ENFNTSTERRIBLES

28 Jan
Music

INTERVIEW: Eefje De Visser Talks Fourth Studio Album ‘Bitterzoet’

The world has about 9.000 different languages, but there’s only one language that brings us all together and that’s music. Dutch singer Eefje De Visser rose to stardom because of her wonderful first three albums, but it’s her brand new album ‘Bitterzoet’ that keeps everyone talking. You don’t need to understand a single word to hear the beauty of her music, so it isn’t an understatement if we say that Eefje De Visser is one of the best artists of the moment. After we visited the music video shoot of ‘Bitterzoet, we sat down with her to talk about the new album.

You grew up in The Netherlands, but you’re living in Belgium now because of your boyfriend. Which country do you like the most?

It changes. The thing that is interesting is that when you leave your own country and culture, you realize how that culture shaped you as a person. By moving to Belgium, I kind of had the opportunity to choose some elements of my Dutch roots that I wanted to keep, but also add some things from the Belgians that I like. I want the best of both worlds.

Although your music is Dutch, it does sound very international to us. How would you explain this? 

First of all, thanks! That’s one of my goals. I really want to make it sound universal. In the West, we all grew up with very western music. Which is not bad. Us Dutch-speaking people are also affected by music from other cultures and languages. So I definitely believe it can be the other way around too. I think it’s very interesting how a song can touch you, even if you don’t understand the lyrics. Look at Rosalía! We understand her songs, even though we don’t speak her language.

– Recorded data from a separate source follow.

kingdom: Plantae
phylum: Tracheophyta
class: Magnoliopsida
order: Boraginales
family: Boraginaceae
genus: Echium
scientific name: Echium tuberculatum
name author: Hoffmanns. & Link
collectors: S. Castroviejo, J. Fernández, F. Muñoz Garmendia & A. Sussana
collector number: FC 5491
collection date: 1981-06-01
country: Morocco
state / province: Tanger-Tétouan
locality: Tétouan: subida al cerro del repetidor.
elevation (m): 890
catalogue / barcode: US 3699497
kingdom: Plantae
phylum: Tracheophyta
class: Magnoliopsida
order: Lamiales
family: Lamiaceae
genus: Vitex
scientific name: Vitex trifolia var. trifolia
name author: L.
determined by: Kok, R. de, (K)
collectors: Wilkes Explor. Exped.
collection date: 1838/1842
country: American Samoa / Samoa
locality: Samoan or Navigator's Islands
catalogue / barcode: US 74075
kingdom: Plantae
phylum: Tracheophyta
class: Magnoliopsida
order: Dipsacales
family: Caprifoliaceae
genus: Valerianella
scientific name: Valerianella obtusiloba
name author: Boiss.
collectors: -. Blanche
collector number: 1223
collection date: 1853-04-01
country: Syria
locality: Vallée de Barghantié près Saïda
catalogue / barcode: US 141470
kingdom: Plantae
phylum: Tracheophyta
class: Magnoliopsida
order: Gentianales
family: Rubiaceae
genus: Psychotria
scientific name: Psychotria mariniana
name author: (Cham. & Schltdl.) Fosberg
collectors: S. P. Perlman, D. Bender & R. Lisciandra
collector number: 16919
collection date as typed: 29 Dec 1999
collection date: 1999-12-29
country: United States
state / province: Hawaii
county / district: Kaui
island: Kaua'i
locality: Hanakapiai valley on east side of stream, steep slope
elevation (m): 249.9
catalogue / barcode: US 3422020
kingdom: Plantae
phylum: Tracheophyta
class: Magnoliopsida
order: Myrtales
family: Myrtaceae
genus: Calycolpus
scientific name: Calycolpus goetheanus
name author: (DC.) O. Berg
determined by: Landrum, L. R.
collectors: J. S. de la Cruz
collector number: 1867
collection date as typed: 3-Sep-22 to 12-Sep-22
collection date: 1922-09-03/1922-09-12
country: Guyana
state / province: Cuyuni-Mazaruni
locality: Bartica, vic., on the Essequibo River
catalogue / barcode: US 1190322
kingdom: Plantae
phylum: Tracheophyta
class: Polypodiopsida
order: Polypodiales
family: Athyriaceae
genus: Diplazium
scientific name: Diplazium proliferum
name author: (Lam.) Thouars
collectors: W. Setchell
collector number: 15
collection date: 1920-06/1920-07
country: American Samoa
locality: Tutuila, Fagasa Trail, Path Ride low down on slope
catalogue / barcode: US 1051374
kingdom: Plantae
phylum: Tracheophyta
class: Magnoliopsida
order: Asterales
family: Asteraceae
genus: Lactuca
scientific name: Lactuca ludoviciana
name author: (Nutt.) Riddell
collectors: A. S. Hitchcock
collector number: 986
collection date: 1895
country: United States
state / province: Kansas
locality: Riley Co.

I think it’s important to put the main focus on the music and not the lyrics. I mean, lyrics are always important. It gives an extra dimension to a song, but it doesn’t come in the first place. I would rather like to translate my music through a feeling than through words. I want my song texts to really flow with the music, as if you almost can’t understand what I’m saying. Some people complain about not understanding every word I sing, but I do that on purpose. Also, when I try to translate my songs into English, it feels like I’m loosing something. I tried it, but it didn’t necessarily make the song better.

You’re focusing a lot on the visuals surrounding the album, like the videos and shoots. Why is that?

I’m a very visual person myself. I want to create a world around my music and not just release the music. Kate Bush is a great example for me when I think about visuals and creating something more than just the music. Madonna, Micheal Jackson, Solange, Rosalía as well. It’s something I had to grow into. I needed to find the right team, because it’s a lot of work. But I think I found it now. My team is bigger and better, so they are perfectly capable of supporting my vision and I love working with them and creating nice visuals.

Your fourth studio album is now being released four years after your last album. How have you changed in those four years? 

A lot! (laughs) I moved to Belgium, met a lot of new people and discovered a completely new scene. There is a very rich and inspiring scene here in Belgium like Tamino, Sylvie Kreusch, Deus, Balthazar, Soulwax, Charlotte Adigery, Oscar and the Wolf and Tsar B. I just love the music scene in Belgium. Combining that with my network in the Netherlands was something very interesting. But I also just took some time to figure out how to make this new album. I really wanted to bring something new. I took my songwriting back to the basics, which makes it more pure, I think.

I had a need for renewal, even though I still stand behind my old albums. I still really like complex songwriting, but I didn’t want to repeat myself. Bitterzoet still has songs with complex songwriting, I’ll never completely let go of that style. 

“Bitterzoet” is one of the songs on the album, but it’s also the title. Why? 

It has a lot of meanings. It also reminds me of a drink and escapism. Wanting to escape from reality. It’s also a way for me to deal with reality. It just fitted the album for many reasons. That duality keeps coming back on the album. When contradictions meet one another it forms tension, colorfulness… Think, for example, about where day and night meet one another. A sunset is a beautiful color explosion, that image reappears a lot on the album. I wanted to make people hear that surrealistic feeling of a twilight zone, and the drunkenness of alcohol.

Was Bitterzoet a difficult album to make? 

Yes, it was very hard. (laughs) I had a feeling it wasn’t working for a long time. I made this record with my boyfriend who really got to give his own twist to it. I wanted it to feel like an ’80s soundtrack, while flirting with the pop genre. The record has a very dark side, but it’s still approachable, I think, that was my intention.

“Stilstand” is one of our favorite songs. What’s the song about? 

I feel like the meaning of that song is very clear. It’s not about a certain person, but rather about something people do. It’s about not living life and people who want to duck away from life. Escapism. I see a lot of pain around me and I have been in a lot of pain myself. It’s something that drags you down in a way. A lot of my songs are about that.

 

Eefje De Visser’s new album ‘Bitterzoet’ is out now on all streaming services.